The primary driver is search. If you're installing an app, you're probably
looking for something that does something specific. App store's search is
rudimentary. All that stuff is server side; they could implement "customers
who looked at this app 90% of the time eventually bought...", just like Amazon
does.

The secondary driver is recommendations, both editorial and automatic. The
editorial side is pretty good. But Apple also knows which apps you've already
downloaded, so it's in a perfect position to say "customers who bought this
app also bought". It's just Genius for Apps -- they clearly have the
technology already, it's even already in iTunes.

The result of these omitted features is that the only way to get noticed
outside of being editorially featured is volume -- and this promotes a race to
the bottom, both in terms of price and in terms of appeal (hence iFart and a
thousand other apps that are just gags for idiots to blow 99 cents on).

------
brisance
He makes a few good points about how App Store can be improved (rating and
ranking of apps) but mostly it is whining.

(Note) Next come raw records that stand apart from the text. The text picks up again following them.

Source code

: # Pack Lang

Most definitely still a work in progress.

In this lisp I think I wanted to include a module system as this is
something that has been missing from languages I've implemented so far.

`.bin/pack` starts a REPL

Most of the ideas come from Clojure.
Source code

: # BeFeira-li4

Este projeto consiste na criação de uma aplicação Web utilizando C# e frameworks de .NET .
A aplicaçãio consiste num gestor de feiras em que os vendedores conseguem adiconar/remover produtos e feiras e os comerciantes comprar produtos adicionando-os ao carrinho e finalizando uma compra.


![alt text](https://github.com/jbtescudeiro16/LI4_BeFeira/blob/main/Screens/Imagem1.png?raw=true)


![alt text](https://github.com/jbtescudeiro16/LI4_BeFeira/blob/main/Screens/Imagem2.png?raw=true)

e.g iPhone OS 3.0 already allows the developer to charge for in-app content
via StoreKit.
[http://developer.apple.com/iphone/library/navigation/Framewo...](http://developer.apple.com/iphone/library/navigation/Frameworks/CoreServices/StoreKit/index.html)

So it seems the iPhone model really seems to favor a shareware-style
development and deployment environment. "Pay for 5 more levels" or something
to that effect.